The UK is unlikely to achieve herd immunity through a Covid-19 vaccination programme before the summer, a scientist advising the Government has said.

Calum Semple, professor of outbreak medicine at the University of Liverpool and a member of the Scientific Advisory Group for Emergencies (Sage), described the Oxford/AstraZeneca vaccine as a “game changer” if it is approved by the Medicines and Healthcare products Regulatory Agency (MHRA) in the coming days.

But he warned: “To get the wider community herd immunity from vaccination rather than through natural infection will take probably 70 per cent to 80 per cent of the population to be vaccinated, and that, I’m afraid, is going to take us right into the summer I expect.”

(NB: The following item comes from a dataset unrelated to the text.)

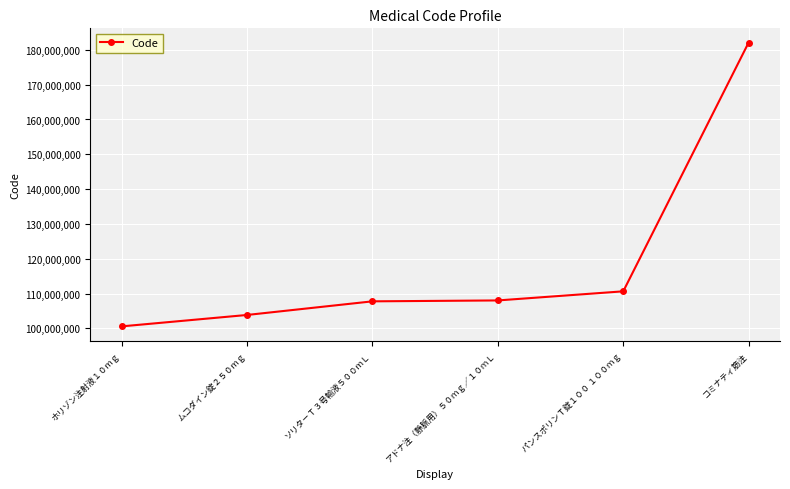

Between ホリゾン注射液１０ｍｇ and パンスポリンＴ錠１００ １００ｍｇ, which is larger?

パンスポリンＴ錠１００ １００ｍｇ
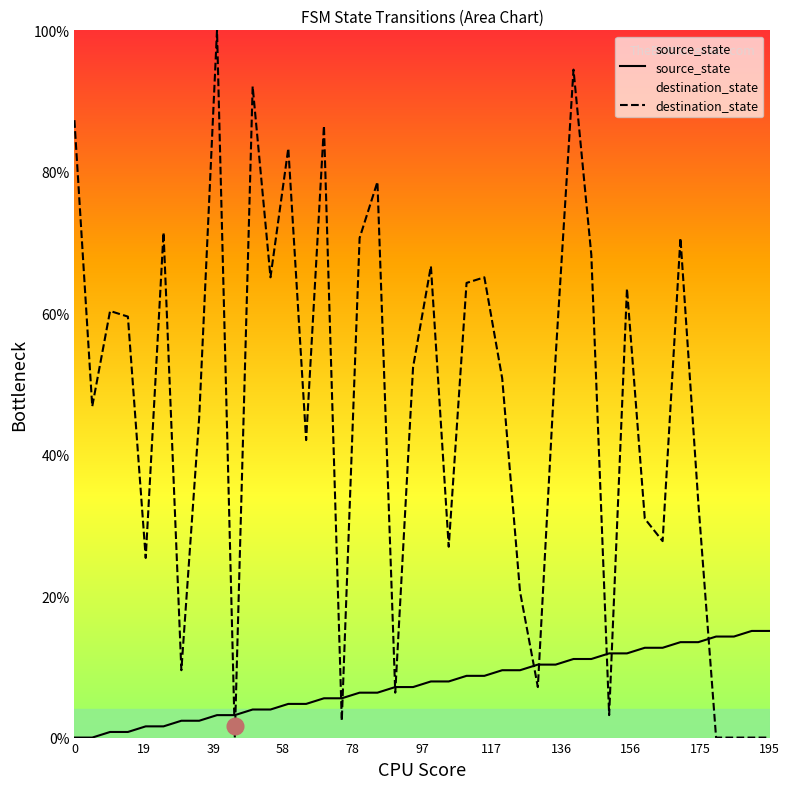

What is the maximum value shown in the chart?

100.0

It comes as hospitals in the South of England face a rise in pressure as the number of coronavirus patients receiving treatment heads towards the April peak.

Dr Katherine Henderson, the president of the Royal College of Emergency Medicine, described her experience of working in a hospital on Christmas Day as one of “wall to wall Covid”.

She added: “We see patients who are coming in who have Covid symptoms and then we have other people coming in with other symptoms who turn out to be Covid positive.

“Between that, there’s a great deal of difficulty getting those patients through into the wards.

“The chances are that we will cope but we cope at a cost – the cost is not doing what we had hoped, which is being able to keep non-Covid activities going.

“So we will stretch staff, the problem is at the moment we have a lot of staff sickness.”

Professor Jackie Taylor, president of the Royal College of Physicians and Surgeons of Glasgow, told the programme London and the South East are now experiencing what Scotland went through in the autumn.

“We are still seeing significant amounts of patients with Covid and large amounts of standard respiratory infections and other emergency that we see at this time of year that mount up to a standard winter pressure,” she said.

The Government said a further 316 people had died within 28 days of testing positive for Covid-19 as of Sunday, bringing the UK total to 70,752, with a further 30,501 lab-confirmed cases of coronavirus.

But the figures for deaths and cases are likely to be higher as Scotland is not releasing death data between December 24 and 28, and Northern Ireland is not providing either case or death data over the same period.

According to the Government’s Covid dashboard, there were 21,286 people in hospital with coronavirus across the UK on December 22, which is the last day for which data is available.

This is slightly less than the 21,683 patients recorded on April 12.